You are likely familiar with situations in which everything seems to be flowing well, only for everything to come to a sudden stop.

Example 1: you and some other people sit together, have a great conversation until a certain person joins you. Suddenly the mood changes, natural laughter turns into forced smiles. No one seems to be able to break up the blockade.
Example 2: you can almost entirely predict how this meeting is going to go. Every time a certain topic is addressed, two extreme opinions clash. Two powerful people fight about who’s right and – even more to the point – who’s the number one. Reasonable developments are blocked relentlessly.

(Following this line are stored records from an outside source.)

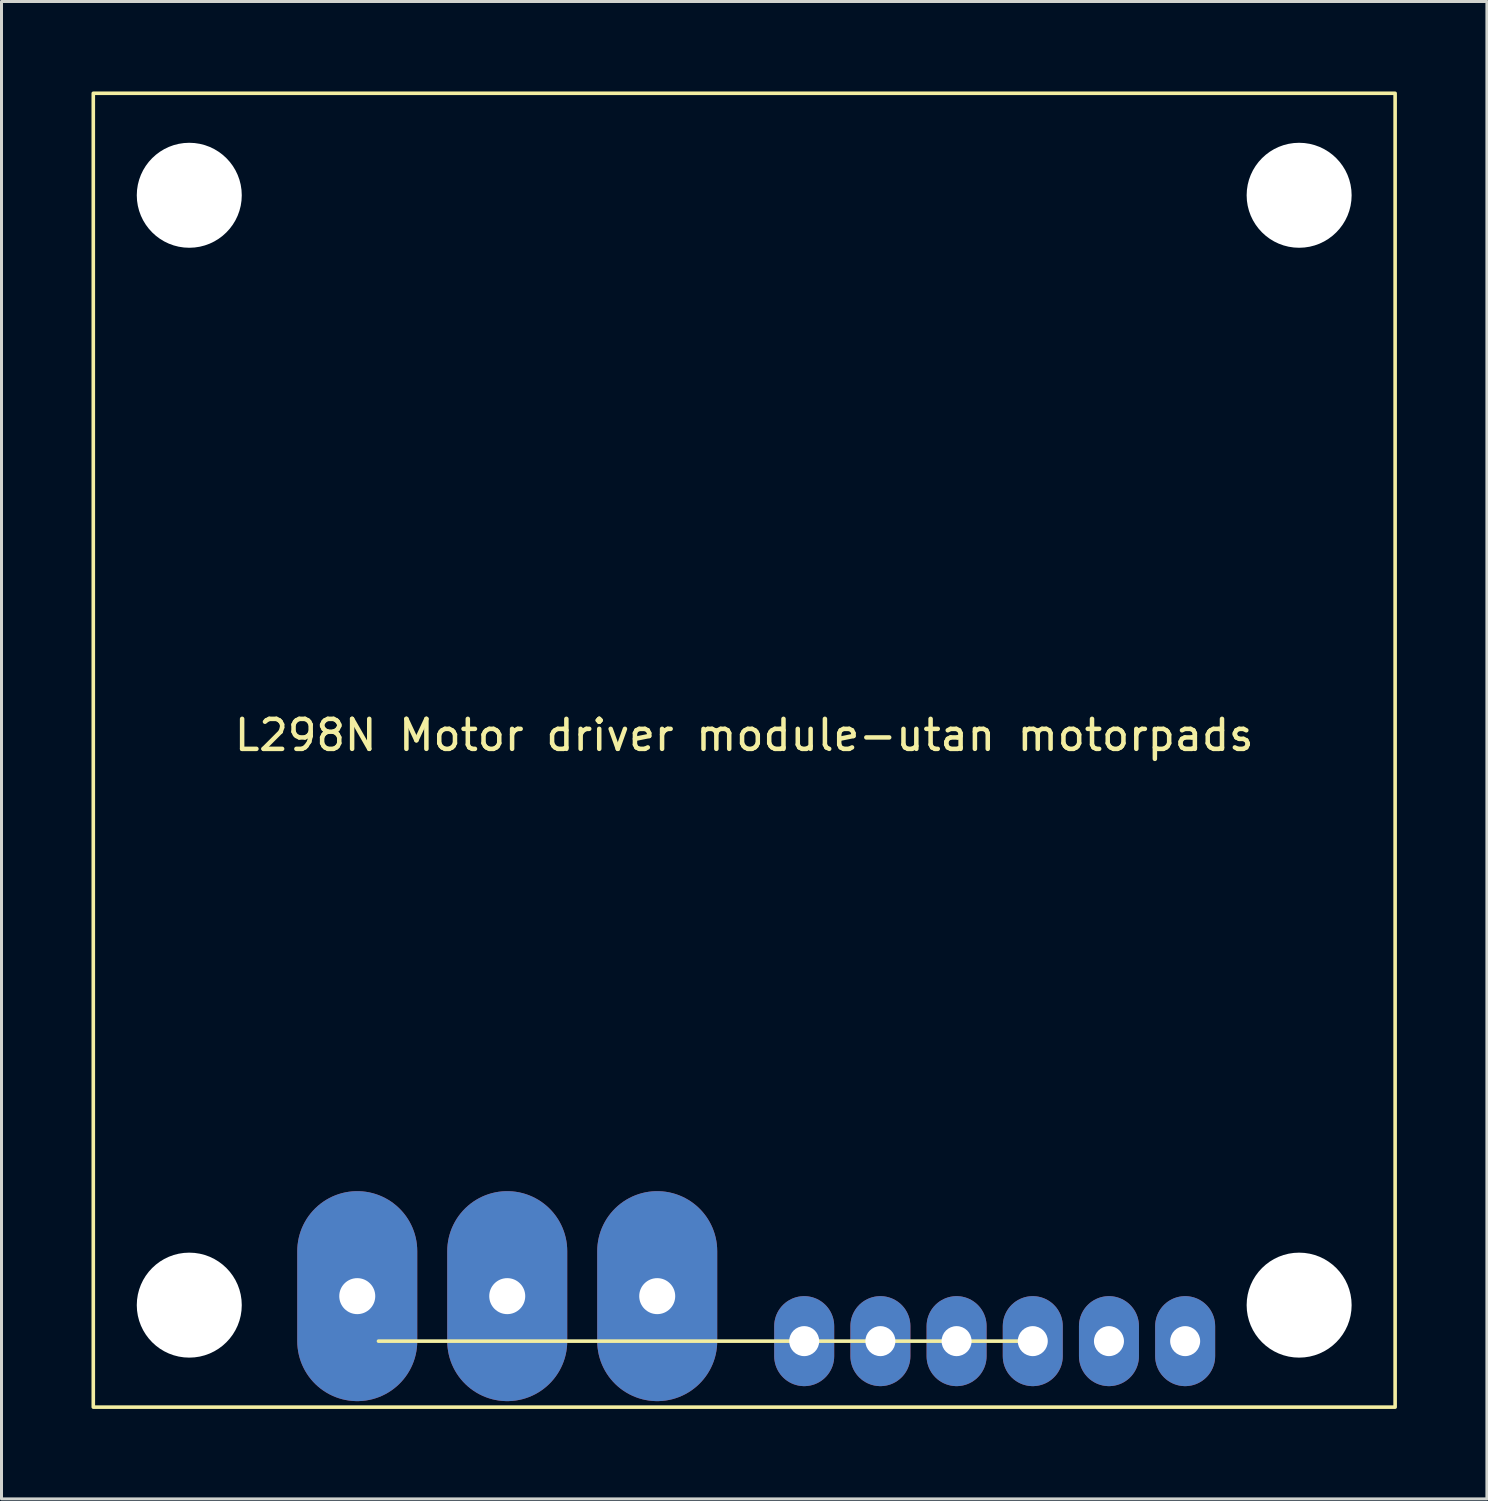
<source format=kicad_pcb>
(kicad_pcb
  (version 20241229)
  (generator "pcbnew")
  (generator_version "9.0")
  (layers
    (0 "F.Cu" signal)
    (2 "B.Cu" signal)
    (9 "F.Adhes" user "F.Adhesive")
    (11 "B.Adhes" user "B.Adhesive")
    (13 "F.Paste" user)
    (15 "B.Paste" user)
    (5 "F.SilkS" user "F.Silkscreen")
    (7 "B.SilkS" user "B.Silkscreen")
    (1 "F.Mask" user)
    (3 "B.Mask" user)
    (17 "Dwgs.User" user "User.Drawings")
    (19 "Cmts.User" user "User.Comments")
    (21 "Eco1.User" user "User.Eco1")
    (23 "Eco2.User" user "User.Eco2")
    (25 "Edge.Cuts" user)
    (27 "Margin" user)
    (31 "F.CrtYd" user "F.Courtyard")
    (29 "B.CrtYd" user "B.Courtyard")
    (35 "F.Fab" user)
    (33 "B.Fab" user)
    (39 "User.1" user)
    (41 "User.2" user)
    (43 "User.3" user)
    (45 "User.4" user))
  (footprint "L298N Motor driver module-utan motorpads"
    (layer "F.Cu")
    (at 21.76 21.96)
    (property "Reference" "L298N Motor driver module-utan motorpads" (at 0 -0.5 0) (unlocked yes) (layer "F.SilkS") (effects (font (size 1 1) (thickness 0.15))))
    (attr through_hole)
    (fp_line (start -12.192 19.7) (end 9.398 19.7) (stroke (width 0.12) (type default)) (layer "F.SilkS"))
    (fp_rect (start -21.7 -21.9) (end 21.7 21.9) (stroke (width 0.12) (type default)) (fill no) (layer "F.SilkS"))
    (pad "" np_thru_hole circle (at -18.5 -18.5) (size 3.5 3.5) (drill 3.5) (layers "*.Cu" "*.Mask"))
    (pad "" np_thru_hole circle (at -18.5 18.5) (size 3.5 3.5) (drill 3.5) (layers "*.Cu" "*.Mask"))
    (pad "" np_thru_hole circle (at 18.5 -18.5) (size 3.5 3.5) (drill 3.5) (layers "*.Cu" "*.Mask"))
    (pad "" np_thru_hole circle (at 18.5 18.5) (size 3.5 3.5) (drill 3.5) (layers "*.Cu" "*.Mask"))
    (pad "1" thru_hole oval (at 2 19.7) (size 2 3) (drill 1) (layers "*.Cu" "*.Mask"))
    (pad "2" thru_hole oval (at 4.54 19.7) (size 2 3) (drill 1) (layers "*.Cu" "*.Mask"))
    (pad "3" thru_hole oval (at 7.08 19.7) (size 2 3) (drill 1) (layers "*.Cu" "*.Mask"))
    (pad "4" thru_hole oval (at 9.62 19.7) (size 2 3) (drill 1) (layers "*.Cu" "*.Mask"))
    (pad "5" thru_hole oval (at 12.16 19.7) (size 2 3) (drill 1) (layers "*.Cu" "*.Mask"))
    (pad "6" thru_hole oval (at 14.7 19.7) (size 2 3) (drill 1) (layers "*.Cu" "*.Mask"))
    (pad "7" thru_hole oval (at -12.9 18.2) (size 4 7) (drill 1.2) (layers "*.Cu" "*.Mask"))
    (pad "8" thru_hole oval (at -7.9 18.2) (size 4 7) (drill 1.2) (layers "*.Cu" "*.Mask"))
    (pad "9" thru_hole oval (at -2.9 18.2) (size 4 7) (drill 1.2) (layers "*.Cu" "*.Mask")))
  (gr_rect
    (start -3 -3)
    (end 46.52 46.92)
    (stroke (width 0.1) (type default))
    (fill no)
    (layer "Edge.Cuts")))
</source>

Example 3: a management meeting is going well, new ideas are born and then, you want to define who will assume which tasks. Suddenly, an awkward silence falls over the meeting. In the end, you exchange arguments for why who should do what. Finally a range of false agreements are made. For example, Ralph Smith is assuming a task despite everyone knowing that nothing will actually happen. A classic blockade for change is to pretend that something will happen.

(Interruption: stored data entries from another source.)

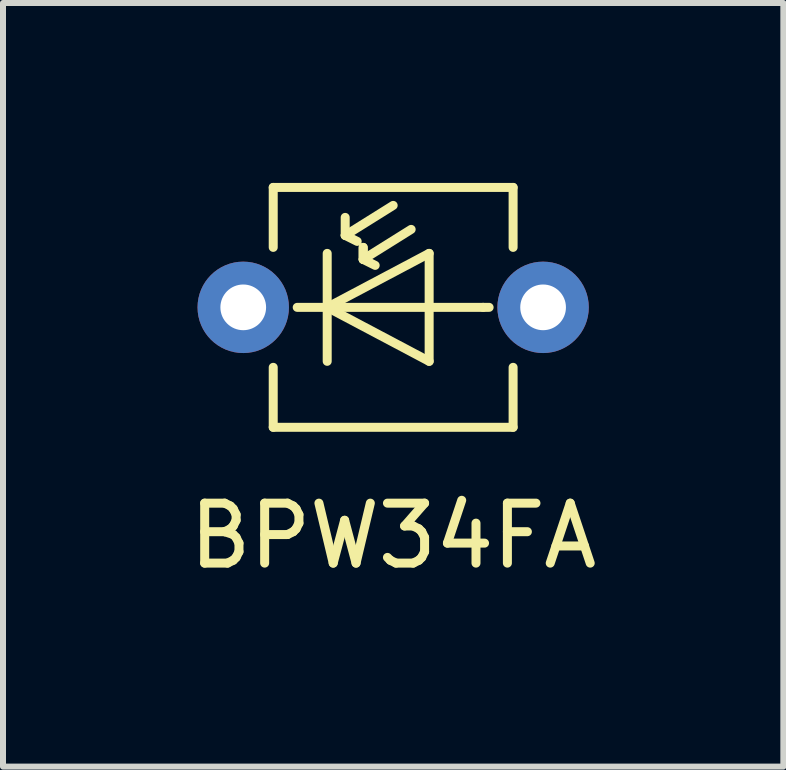
<source format=kicad_pcb>
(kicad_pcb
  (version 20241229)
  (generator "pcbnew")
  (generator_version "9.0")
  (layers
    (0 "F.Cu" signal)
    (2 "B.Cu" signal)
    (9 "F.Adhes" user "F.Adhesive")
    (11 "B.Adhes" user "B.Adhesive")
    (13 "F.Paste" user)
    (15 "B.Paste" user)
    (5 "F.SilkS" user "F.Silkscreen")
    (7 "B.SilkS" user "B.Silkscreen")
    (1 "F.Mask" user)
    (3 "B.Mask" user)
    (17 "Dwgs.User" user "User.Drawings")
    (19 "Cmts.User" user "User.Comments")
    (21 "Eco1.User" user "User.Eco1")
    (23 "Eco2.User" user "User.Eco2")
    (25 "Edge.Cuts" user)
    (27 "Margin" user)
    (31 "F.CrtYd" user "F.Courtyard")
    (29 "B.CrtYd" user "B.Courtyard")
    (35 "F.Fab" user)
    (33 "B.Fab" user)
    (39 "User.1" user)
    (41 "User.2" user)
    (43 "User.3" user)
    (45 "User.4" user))
  (footprint "BPW34FA"
    (layer "F.Cu")
    (at 3.506 2.075)
    (property "Reference" "BPW34FA" (at 0 3.81 0) (layer "F.SilkS") (effects (font (size 1 1) (thickness 0.15))))
    (attr through_hole)
    (fp_line (start -2 -2) (end -2 -1) (stroke (width 0.15) (type solid)) (layer "F.SilkS"))
    (fp_line (start -2 -2) (end 2 -2) (stroke (width 0.15) (type solid)) (layer "F.SilkS"))
    (fp_line (start -2 1) (end -2 2) (stroke (width 0.15) (type solid)) (layer "F.SilkS"))
    (fp_line (start -2 2) (end 2 2) (stroke (width 0.15) (type solid)) (layer "F.SilkS"))
    (fp_line (start -1.6 0) (end 1.5 0) (stroke (width 0.15) (type solid)) (layer "F.SilkS"))
    (fp_line (start -1.1 -0.9) (end -1.1 0.9) (stroke (width 0.15) (type solid)) (layer "F.SilkS"))
    (fp_line (start -1.1 0) (end 0.6 -0.9) (stroke (width 0.15) (type solid)) (layer "F.SilkS"))
    (fp_line (start -1.1 0) (end 0.6 0.9) (stroke (width 0.15) (type solid)) (layer "F.SilkS"))
    (fp_line (start -0.8 -1.2) (end -0.8 -1.5) (stroke (width 0.15) (type solid)) (layer "F.SilkS"))
    (fp_line (start -0.8 -1.2) (end -0.6 -1.1) (stroke (width 0.15) (type solid)) (layer "F.SilkS"))
    (fp_line (start -0.8 -1.2) (end 0 -1.7) (stroke (width 0.15) (type solid)) (layer "F.SilkS"))
    (fp_line (start -0.5 -1) (end -0.5 -0.8) (stroke (width 0.15) (type solid)) (layer "F.SilkS"))
    (fp_line (start -0.5 -0.8) (end -0.5 -1) (stroke (width 0.15) (type solid)) (layer "F.SilkS"))
    (fp_line (start -0.5 -0.8) (end -0.3 -0.7) (stroke (width 0.15) (type solid)) (layer "F.SilkS"))
    (fp_line (start -0.5 -0.8) (end 0.3 -1.3) (stroke (width 0.15) (type solid)) (layer "F.SilkS"))
    (fp_line (start 0.6 -0.9) (end 0.6 0) (stroke (width 0.15) (type solid)) (layer "F.SilkS"))
    (fp_line (start 0.6 0) (end 0.6 0.9) (stroke (width 0.15) (type solid)) (layer "F.SilkS"))
    (fp_line (start 1.5 0) (end 1.6 0) (stroke (width 0.15) (type solid)) (layer "F.SilkS"))
    (fp_line (start 2 -2) (end 2 -1) (stroke (width 0.15) (type solid)) (layer "F.SilkS"))
    (fp_line (start 2 1) (end 2 2) (stroke (width 0.15) (type solid)) (layer "F.SilkS"))
    (pad "1" thru_hole circle (at -2.5 0) (size 1.524 1.524) (drill 0.762) (layers "*.Cu" "*.Mask"))
    (pad "2" thru_hole circle (at 2.5 0) (size 1.524 1.524) (drill 0.762) (layers "*.Cu" "*.Mask")))
  (gr_rect
    (start -3 -3)
    (end 10.012 9.733)
    (stroke (width 0.1) (type default))
    (fill no)
    (layer "Edge.Cuts")))
</source>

As a change manager, try to step into the shoes of a chiropractor or osteopath. Try to eradicate blockades before tackling a problem with too much energy. This requires you to recognize the most important blockades – every organization has some. Sometimes, you will need to employ a firm grip, sometimes, a smile will suffice, but you will always need bravery and the spirit to intervene.


  1. Address ‘hot’ topics instead of – as usual – ignoring them. Humor can help.
  2. There is an easy method to address taboos. Everyone writes the taboo topics that work like blockades but that have not yet been addressed on a card. The moderator copies them all to make sure they can’t be traced to the respective author. After that the cards are being passed around and read by everyone. No one is allowed to comment on them in this stage. The instruction not to talk about them paradoxically motivates the participants to deal with those taboos.
  3. In case the situation is extremely difficult and completely entangled: use alternative methods such as a company theater or an organizational constellation.